Edit: New Info. After trying once again to start with the same results, I smelled gas and looked at the carb side of the engine and there is a steady drip from the bottom of the carburetor. It has what looks to be a sensor or solenoid on the bottom with wires and gas is dripping off that.


----------



## willys55 (Oct 13, 2016)

it almost sounds like the engine is flooded and hydralocked from too much fuel in the cylinder.

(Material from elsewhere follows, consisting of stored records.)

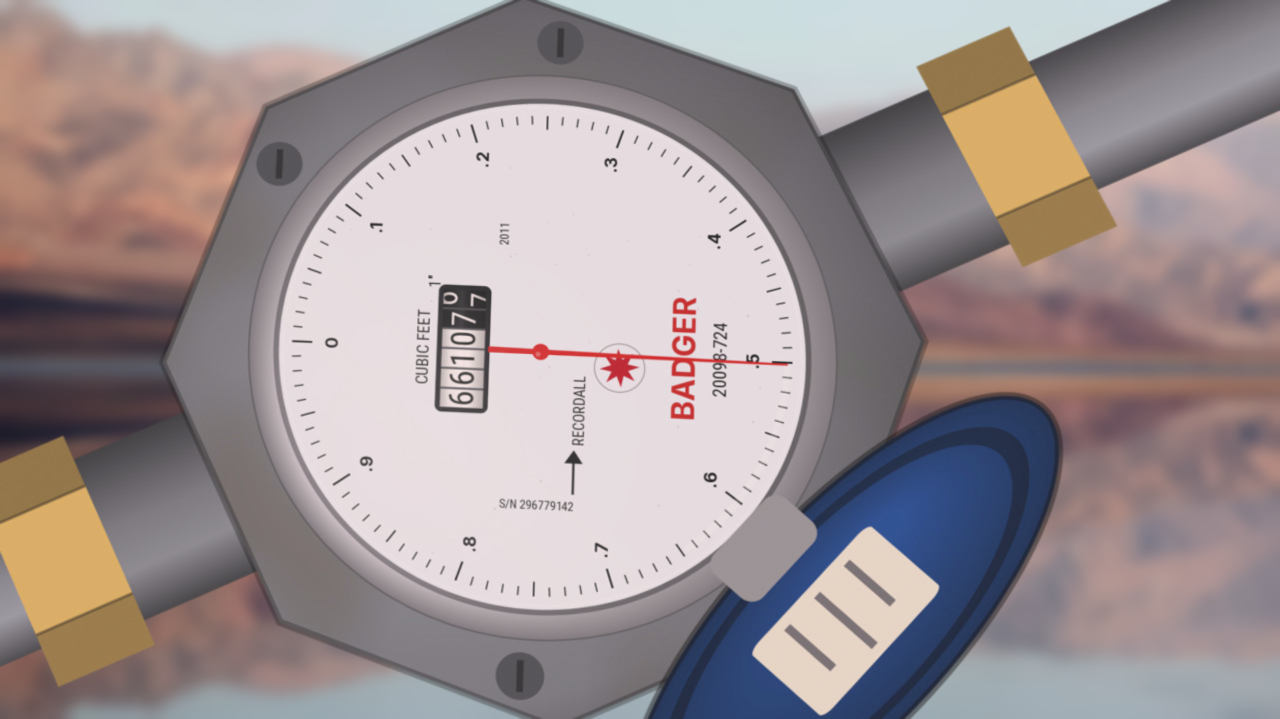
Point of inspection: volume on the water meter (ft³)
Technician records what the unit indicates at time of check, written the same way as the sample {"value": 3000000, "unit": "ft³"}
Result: {"value": 661076.50, "unit": "ft³"}
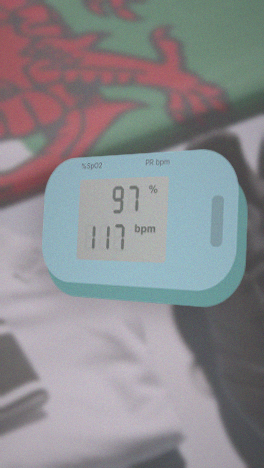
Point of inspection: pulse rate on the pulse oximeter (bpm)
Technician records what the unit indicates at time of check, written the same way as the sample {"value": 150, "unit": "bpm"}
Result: {"value": 117, "unit": "bpm"}
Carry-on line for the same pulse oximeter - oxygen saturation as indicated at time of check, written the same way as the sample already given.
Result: {"value": 97, "unit": "%"}
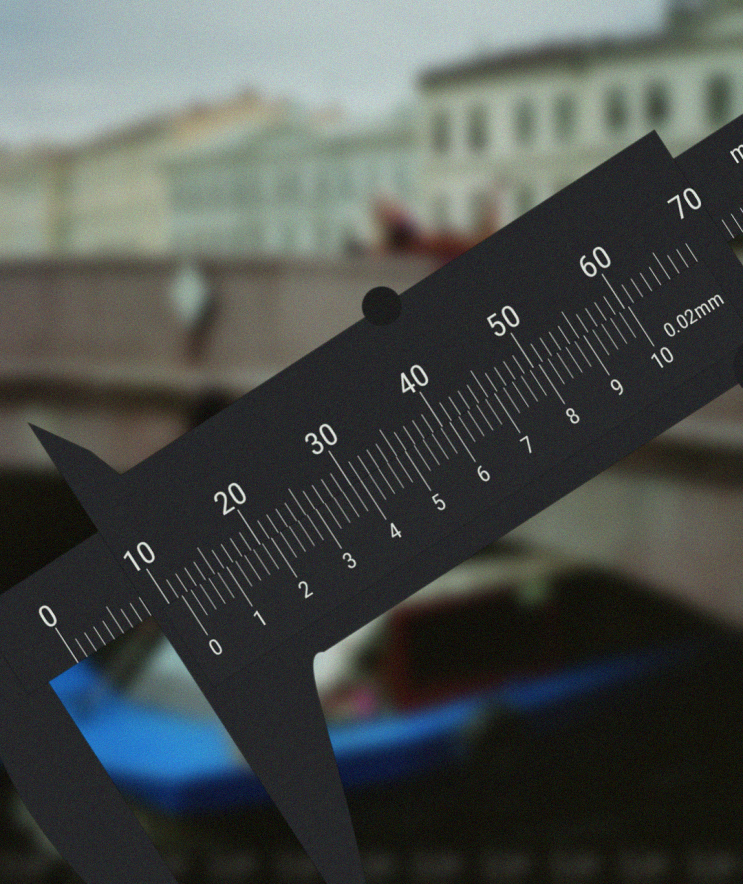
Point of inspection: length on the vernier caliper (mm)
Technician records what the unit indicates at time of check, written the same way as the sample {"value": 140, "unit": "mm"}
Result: {"value": 11.4, "unit": "mm"}
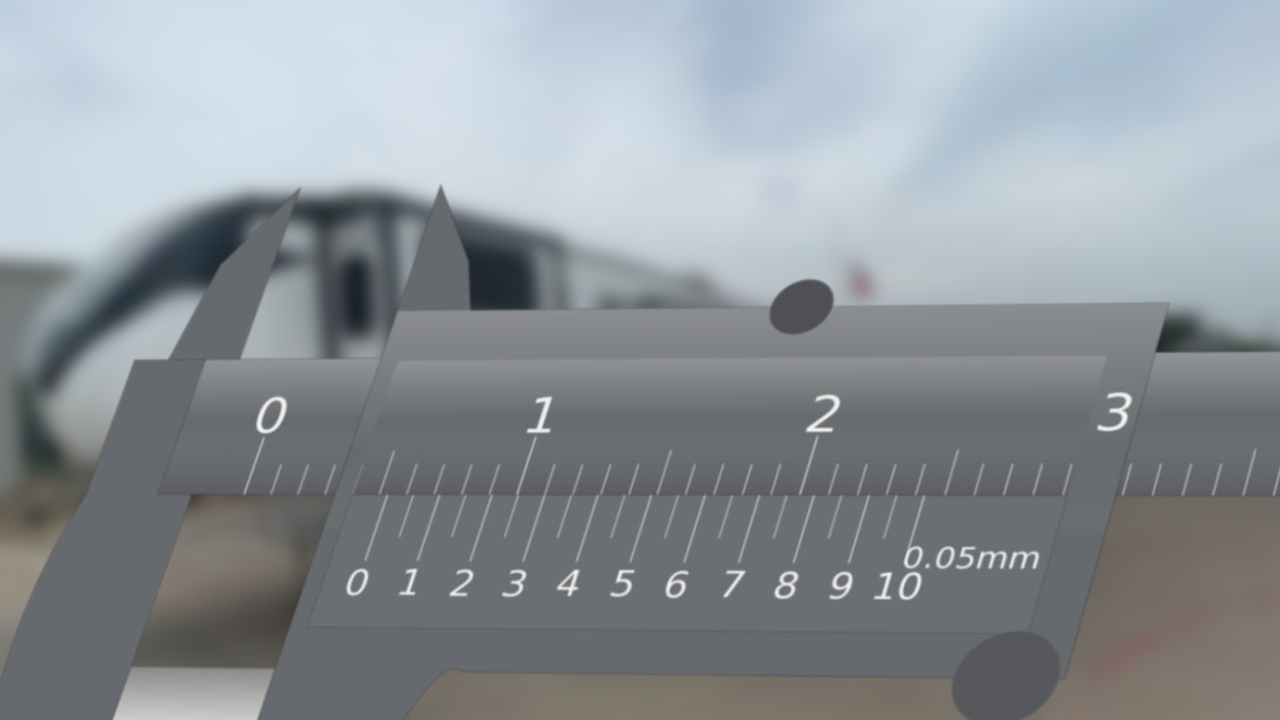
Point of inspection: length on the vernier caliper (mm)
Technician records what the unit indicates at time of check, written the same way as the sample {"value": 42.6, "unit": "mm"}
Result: {"value": 5.3, "unit": "mm"}
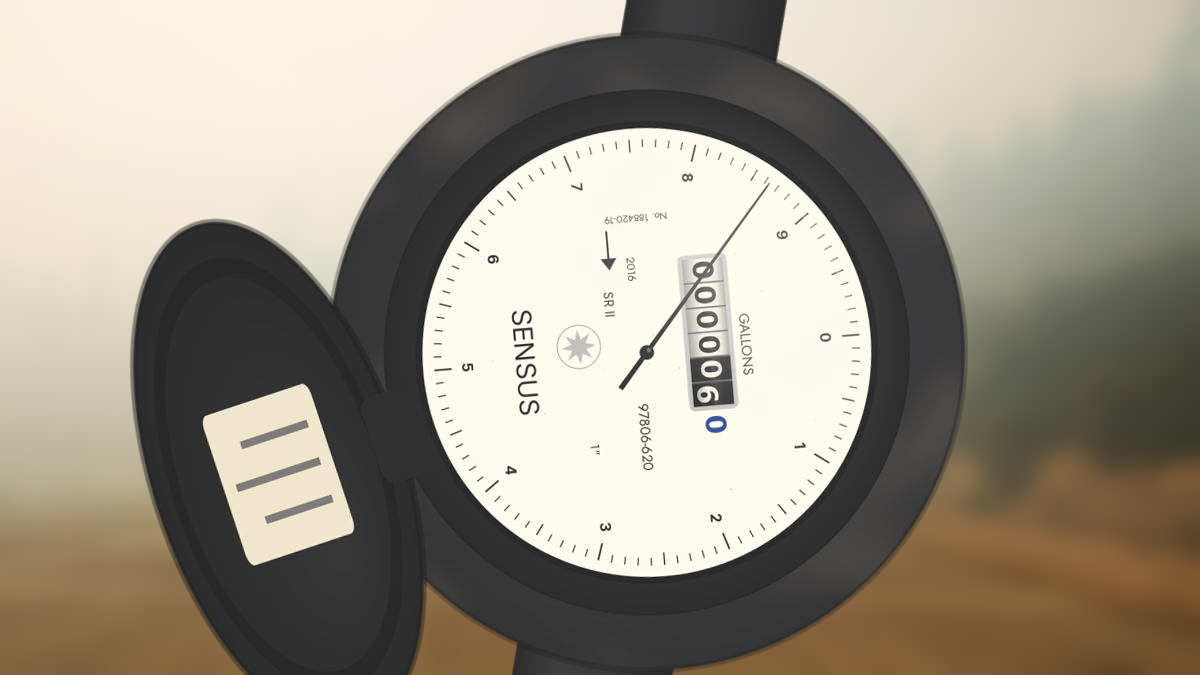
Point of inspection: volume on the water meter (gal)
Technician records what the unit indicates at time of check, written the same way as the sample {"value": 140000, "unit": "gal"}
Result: {"value": 58.6, "unit": "gal"}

the solenoid under the carb is a shutoff for the fuel supply when the key is turned to off, It is too keep the engine from backfiring if I remember correctly. It could be bad, or you could have a bad float in the carb..


----------



## pYLON1357 (Dec 2, 2016)

For what my opinion may be worth, Willys I think is bang on with this issue. Hydro locked due to fuel leaking into the cylinder. Replace the leaking shut off valve, remove the spark plug and turn engine over by hand. Replace the oil (likely fuel contaminated and lubrication properties compromised)


----------



## SkiSmuggs (Feb 10, 2017)

Well the shop said the carb looked good, but it was missing badly when they started it. A little research showed a broken woodruff key. The hydro lock was a good guess as that probably happened when the carb flooded during my start up attempts. They said a broken woodruff key was unusual on a deck mower because the belt drive tended to protect it, unlike a push mower with direct drive. Woodruff key replaced and all is good.


----------